* **Passage**:

#####

The new year began on the hopeful note that Bush’s
illegal war in Iraq would soon be ended. The repudiation of Bush and the Republicans
in the November congressional election, the Iraq Study Group’s unanimous conclusion
that the US needs to remove its troops from the sectarian strife Bush set in
motion by invading Iraq, Donald Rumsfeld’s removal as defense secretary and
his replacement by Iraqi Study Group member Robert Gates, the thumbs down given
by America’s top military commanders to the neoconservatives’ plan to send more
US troops to Iraq, and new polls of the US military that reveal that only a
minority supports Bush’s Iraq policy, thus giving new meaning to "support
the troops," are all indications that Americans have shed the stupor that
has given carte blanche to George W. Bush.
When word leaked that Bush was inclined toward the "surge option"
of committing more troops by keeping existing troops deployed in Iraq after
their replacements had arrived, NBC News reported that an administration official
"admitted to us today that this surge option is more of a political decision
than a military one." It is a clear sign of exasperation with Bush when
an administration official admits that Bush is willing to sacrifice American
troops and Iraqi civilians in order to protect his own delusions.
The American establishment, concerned by Bush’s egregious mismanagement, moved
to take control of Iraq policy away from him. However, recent news reports and
analysis suggest that Bush has turned his back to the American establishment
and his military advisers and is throwing in his lot with the neoconservatives
and the Israeli lobby. This will further isolate Bush and make him more vulnerable
to impeachment.
In the January 5 issue of CounterPunch John Walsh gives a good description
of the struggle between the American establishment and the neocons.
Peter Spiegel, the Pentagon correspondent for the Los Angeles Times,
reported on January 4 that the neocons have used the failure of the administration’s
policy in Iraq to convince Bush to launch an aggressive counterinsurgency requiring
the buildup of troop levels by extending deployments beyond the agreed terms.
Raed Jarrar suggests
that the Shi’ite militias, such as the one led by Sadr, are the intended targets
of the "surge option." There seems no surer way to escalate the conflict
in Iraq than to attack the Shi’ite militias. For longer than the US fought Germany
in WWII, 150,000 US troops in Iraq have been thwarted by a small insurgency
drawn from Iraq’s minority population of Sunnis. It hardly seems feasible that
30,000 additional US troops, demoralized by extended deployment, can succeed
in a surge against the Shi’ite militias when 150,000 US troops cannot succeed
against the minority Sunnis.
The reason the US has not been driven out of Iraq is that the majority Shi’ites
have not been part of the insurgency. The Shi’ites are attacking the Sunnis,
who are forced to fight a two-front war against US troops and Shi’ite militias
and death squads.The US owes its presence in Iraq, just as the colonial powers
always owed their presence in the Middle East, to the disunity of Arabs. Western
domination of the Muslim world succeeded by not picking a fight with all of
the disunited Arabs at the same time.

#####

* **Study material**:
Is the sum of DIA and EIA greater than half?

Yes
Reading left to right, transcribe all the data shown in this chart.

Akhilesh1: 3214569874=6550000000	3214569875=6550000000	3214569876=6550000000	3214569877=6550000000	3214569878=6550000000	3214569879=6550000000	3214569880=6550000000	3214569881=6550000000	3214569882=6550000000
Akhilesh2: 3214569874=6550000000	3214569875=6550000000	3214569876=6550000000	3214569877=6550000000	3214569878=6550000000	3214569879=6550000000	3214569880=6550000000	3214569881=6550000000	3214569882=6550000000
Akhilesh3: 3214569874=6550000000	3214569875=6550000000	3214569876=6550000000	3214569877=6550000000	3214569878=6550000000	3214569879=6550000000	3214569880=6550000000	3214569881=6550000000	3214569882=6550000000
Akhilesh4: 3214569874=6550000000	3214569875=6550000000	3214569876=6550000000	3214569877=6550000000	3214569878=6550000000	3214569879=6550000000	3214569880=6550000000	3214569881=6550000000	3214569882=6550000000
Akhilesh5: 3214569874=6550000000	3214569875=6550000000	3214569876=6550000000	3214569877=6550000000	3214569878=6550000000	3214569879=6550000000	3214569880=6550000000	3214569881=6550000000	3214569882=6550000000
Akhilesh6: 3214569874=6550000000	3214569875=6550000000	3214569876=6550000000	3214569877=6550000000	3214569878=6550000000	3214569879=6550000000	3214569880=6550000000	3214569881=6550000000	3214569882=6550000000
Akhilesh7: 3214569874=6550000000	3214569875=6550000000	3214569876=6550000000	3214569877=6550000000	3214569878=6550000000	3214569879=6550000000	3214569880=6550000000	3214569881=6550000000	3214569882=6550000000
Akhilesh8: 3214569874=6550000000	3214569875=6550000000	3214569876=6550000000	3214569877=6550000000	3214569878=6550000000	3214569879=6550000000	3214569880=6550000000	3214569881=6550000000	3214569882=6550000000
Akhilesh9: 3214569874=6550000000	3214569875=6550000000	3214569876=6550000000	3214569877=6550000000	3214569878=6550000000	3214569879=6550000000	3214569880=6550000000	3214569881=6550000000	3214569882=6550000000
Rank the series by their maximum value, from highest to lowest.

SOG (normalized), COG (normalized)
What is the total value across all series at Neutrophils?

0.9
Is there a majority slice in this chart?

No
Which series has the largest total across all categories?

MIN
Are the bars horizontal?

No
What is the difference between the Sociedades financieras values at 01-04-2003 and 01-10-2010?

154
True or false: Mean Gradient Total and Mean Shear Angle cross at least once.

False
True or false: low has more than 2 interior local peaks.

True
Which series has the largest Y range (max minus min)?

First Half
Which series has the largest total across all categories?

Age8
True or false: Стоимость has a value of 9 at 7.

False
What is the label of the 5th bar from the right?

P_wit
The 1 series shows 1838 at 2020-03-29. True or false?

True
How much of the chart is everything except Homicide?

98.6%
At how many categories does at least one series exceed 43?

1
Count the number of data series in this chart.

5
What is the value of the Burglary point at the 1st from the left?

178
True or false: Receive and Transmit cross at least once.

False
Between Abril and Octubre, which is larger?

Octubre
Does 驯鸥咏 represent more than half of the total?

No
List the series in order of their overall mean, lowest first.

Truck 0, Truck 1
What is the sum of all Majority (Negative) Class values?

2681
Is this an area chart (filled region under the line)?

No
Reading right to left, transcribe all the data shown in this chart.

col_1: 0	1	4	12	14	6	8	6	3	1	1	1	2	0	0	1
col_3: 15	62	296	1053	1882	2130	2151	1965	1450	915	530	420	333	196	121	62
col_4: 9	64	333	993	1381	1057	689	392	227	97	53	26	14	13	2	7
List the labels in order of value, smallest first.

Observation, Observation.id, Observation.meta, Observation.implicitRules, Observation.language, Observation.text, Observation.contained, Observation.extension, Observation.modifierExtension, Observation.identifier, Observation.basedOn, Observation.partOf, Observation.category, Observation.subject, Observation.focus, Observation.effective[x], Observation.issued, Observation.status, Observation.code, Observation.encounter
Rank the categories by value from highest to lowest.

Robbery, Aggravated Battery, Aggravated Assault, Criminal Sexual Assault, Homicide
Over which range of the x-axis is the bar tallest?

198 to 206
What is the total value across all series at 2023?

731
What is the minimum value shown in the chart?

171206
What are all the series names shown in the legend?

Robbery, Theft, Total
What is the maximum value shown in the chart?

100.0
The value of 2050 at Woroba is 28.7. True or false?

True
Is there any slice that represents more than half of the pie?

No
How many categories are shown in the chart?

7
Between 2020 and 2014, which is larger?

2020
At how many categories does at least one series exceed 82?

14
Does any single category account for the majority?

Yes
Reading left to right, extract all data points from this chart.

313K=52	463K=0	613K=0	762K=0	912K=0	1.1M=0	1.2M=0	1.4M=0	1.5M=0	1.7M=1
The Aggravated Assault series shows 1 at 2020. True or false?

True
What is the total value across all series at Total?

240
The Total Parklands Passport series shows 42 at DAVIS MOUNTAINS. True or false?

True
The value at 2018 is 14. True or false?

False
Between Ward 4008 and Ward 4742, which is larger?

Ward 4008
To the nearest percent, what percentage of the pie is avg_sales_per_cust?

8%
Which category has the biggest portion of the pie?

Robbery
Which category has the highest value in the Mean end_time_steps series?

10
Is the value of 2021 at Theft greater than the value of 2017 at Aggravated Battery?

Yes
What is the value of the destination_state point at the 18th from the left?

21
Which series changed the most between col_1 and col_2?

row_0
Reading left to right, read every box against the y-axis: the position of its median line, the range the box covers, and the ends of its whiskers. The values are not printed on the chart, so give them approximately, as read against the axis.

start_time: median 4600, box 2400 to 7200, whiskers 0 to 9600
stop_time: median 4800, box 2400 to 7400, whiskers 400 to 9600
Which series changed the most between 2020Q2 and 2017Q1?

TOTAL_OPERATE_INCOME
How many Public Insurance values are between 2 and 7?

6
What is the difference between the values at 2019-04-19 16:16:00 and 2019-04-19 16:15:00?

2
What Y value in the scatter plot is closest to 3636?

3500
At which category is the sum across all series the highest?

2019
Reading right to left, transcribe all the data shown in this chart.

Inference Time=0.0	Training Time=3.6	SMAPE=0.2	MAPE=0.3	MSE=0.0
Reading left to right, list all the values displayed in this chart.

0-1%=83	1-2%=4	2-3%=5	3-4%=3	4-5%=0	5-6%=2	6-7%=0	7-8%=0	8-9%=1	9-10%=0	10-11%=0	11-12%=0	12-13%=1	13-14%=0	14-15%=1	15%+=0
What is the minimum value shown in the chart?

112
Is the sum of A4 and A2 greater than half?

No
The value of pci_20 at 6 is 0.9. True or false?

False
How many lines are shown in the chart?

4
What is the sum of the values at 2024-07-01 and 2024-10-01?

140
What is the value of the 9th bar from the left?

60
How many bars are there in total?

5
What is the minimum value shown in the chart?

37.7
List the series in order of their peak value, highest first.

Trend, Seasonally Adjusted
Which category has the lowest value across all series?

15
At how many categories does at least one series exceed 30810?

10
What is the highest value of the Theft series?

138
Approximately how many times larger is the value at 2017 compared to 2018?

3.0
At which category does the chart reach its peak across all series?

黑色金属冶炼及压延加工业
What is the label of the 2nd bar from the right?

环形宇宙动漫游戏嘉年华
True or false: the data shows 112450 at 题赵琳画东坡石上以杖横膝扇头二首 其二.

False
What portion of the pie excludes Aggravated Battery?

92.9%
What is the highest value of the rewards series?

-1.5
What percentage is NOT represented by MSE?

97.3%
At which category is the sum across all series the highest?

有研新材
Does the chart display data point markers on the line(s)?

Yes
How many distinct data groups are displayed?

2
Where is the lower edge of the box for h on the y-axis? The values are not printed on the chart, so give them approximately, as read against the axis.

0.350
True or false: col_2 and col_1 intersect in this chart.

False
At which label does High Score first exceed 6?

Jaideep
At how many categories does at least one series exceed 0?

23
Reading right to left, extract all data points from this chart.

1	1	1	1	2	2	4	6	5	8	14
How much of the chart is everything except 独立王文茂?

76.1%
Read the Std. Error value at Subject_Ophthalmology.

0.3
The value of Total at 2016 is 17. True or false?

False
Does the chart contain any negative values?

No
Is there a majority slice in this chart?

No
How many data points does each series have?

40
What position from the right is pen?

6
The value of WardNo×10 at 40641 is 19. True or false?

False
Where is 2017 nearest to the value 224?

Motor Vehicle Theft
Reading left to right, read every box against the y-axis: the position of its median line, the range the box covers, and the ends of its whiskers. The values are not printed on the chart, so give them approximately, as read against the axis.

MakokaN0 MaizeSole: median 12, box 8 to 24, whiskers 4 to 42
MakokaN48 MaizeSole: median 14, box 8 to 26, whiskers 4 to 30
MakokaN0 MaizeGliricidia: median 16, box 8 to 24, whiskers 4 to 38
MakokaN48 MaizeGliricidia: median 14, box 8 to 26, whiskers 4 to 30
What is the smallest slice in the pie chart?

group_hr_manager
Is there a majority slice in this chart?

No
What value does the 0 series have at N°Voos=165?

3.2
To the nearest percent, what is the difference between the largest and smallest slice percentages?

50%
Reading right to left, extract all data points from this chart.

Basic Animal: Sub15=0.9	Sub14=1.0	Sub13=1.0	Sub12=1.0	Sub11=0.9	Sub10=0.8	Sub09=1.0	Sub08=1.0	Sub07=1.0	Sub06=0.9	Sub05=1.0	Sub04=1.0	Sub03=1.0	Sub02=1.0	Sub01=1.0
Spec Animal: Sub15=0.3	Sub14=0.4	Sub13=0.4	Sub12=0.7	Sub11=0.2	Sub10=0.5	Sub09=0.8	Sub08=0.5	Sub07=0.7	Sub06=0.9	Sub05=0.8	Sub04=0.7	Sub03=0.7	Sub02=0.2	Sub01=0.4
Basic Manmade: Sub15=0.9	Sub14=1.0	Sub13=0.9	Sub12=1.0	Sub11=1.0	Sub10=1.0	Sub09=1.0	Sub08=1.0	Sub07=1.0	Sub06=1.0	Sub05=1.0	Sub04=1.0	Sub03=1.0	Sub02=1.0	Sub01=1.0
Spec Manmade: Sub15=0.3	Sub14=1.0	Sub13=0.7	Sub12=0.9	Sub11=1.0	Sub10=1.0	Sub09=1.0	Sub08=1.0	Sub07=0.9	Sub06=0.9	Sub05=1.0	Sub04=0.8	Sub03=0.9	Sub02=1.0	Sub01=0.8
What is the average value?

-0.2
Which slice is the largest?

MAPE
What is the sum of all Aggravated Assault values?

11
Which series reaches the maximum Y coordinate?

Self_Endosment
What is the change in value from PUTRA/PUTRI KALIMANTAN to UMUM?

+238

#####

* **Task objective**: Reproduce word for word everything in the passage on the Iraq war from "In the January" down to "the agreed terms.".

* **Answer to the problem**:
In the January 5 issue of CounterPunch John Walsh gives a good description
of the struggle between the American establishment and the neocons.
Peter Spiegel, the Pentagon correspondent for the Los Angeles Times,
reported on January 4 that the neocons have used the failure of the administration’s
policy in Iraq to convince Bush to launch an aggressive counterinsurgency requiring
the buildup of troop levels by extending deployments beyond the agreed terms.